TASK LIST ▸
1 - For each statement, say yes or no to whether the thread on converting BibTeX for Zotero agrees, and quote the deciding words of the thread exactly. (a) The person asking has programmatic access to the full BibTeX record of each entry. (b) The reply reports finding an auto-complete function in Zotero that works from the data in BibTeX entries. (c) The person asking is looking for a Python library to convert BibTeX.
2 - Reproduce the stretch of the BibTeX and Zotero thread from "Zotero lists a" through "and fields etc).".

TEXT SECTION ▸

────────────────

Stian Håklev
Stian Håklev

Reputation: 1290

How to automatically turn BibTex citation into something parseable by Zotero?

I have a citation system which publishes users notes to a wiki (Researchr). Programmatically, I have access to the full BibTeX record of each entry, and I also display this on the individual pages (for example - click on BibTeX). This is in the interest of making it easy for users of other citation manager to automatically import the citation of a paper that interests them. I would also like other citation managers, especially Zotero, to be able to automatically detect and import a citation.

Zotero lists a number of ways of exposing metadata that it will understand, including meta tags with RDF, COiNS, Dublin Core and unAPI. Is there a Ruby library for converting BibTeX to any of these standards automatically - or a Javascript library? I could probably create something, but if something existed, it would be far more robust (BibTeX has so many publication types and fields etc).

Upvotes: 6

Views: 926

Answers (3)

a.t.
a.t.

Reputation: 2779

By now one can simply import bibtex files of type .bib directly in Zotero. However, I noticed my bibtex files were often less complete than Zotero (in particular they often missed a DOI), and I did not find an "auto-complete" function (based on the data in the bibtex entries) in Zotero.

────────────────

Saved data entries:
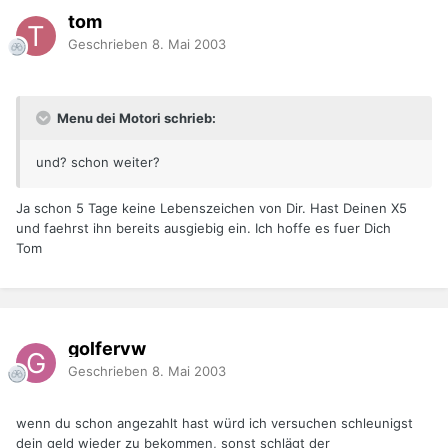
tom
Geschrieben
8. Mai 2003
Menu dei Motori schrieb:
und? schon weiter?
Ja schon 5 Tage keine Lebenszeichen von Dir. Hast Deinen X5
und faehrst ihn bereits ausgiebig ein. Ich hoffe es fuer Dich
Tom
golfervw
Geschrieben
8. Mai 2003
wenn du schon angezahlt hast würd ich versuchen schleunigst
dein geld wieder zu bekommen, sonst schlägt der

────────────────

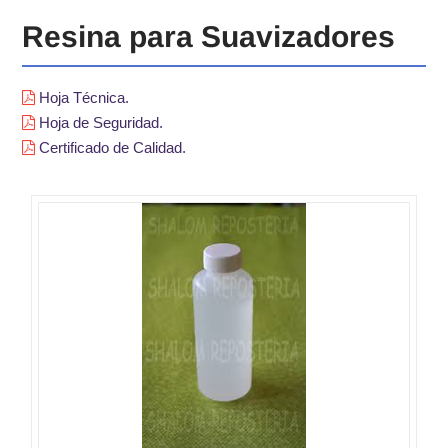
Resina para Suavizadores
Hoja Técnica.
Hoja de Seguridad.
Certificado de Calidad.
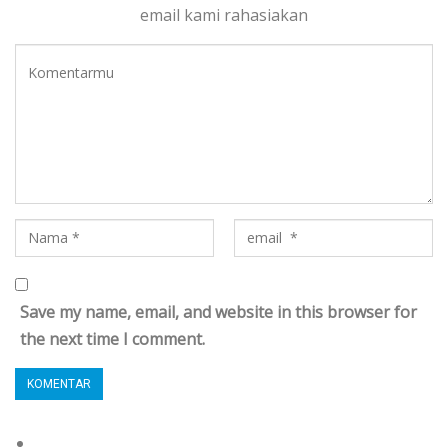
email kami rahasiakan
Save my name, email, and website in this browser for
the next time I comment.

────────────────

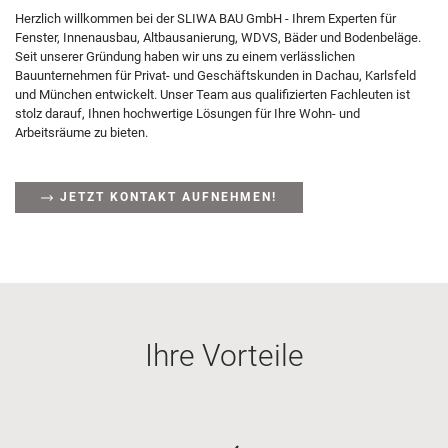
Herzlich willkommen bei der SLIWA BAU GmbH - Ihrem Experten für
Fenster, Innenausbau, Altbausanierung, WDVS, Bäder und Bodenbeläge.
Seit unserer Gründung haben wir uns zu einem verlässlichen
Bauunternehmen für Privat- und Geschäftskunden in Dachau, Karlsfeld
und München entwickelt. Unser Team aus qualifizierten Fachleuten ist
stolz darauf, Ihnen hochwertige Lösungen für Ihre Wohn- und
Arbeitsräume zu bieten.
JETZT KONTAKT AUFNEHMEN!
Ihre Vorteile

────────────────

TASK ANSWERS ▸
1 -
(a) Yes: "Programmatically, I have access to the full BibTeX record of each entry"
(b) No: "I did not find an "auto-complete" function (based on the data in the bibtex entries) in Zotero"
(c) No: "Is there a Ruby library for converting BibTeX to any of these standards automatically - or a Javascript library?"

2 -
Zotero lists a number of ways of exposing metadata that it will understand, including meta tags with RDF, COiNS, Dublin Core and unAPI. Is there a Ruby library for converting BibTeX to any of these standards automatically - or a Javascript library? I could probably create something, but if something existed, it would be far more robust (BibTeX has so many publication types and fields etc).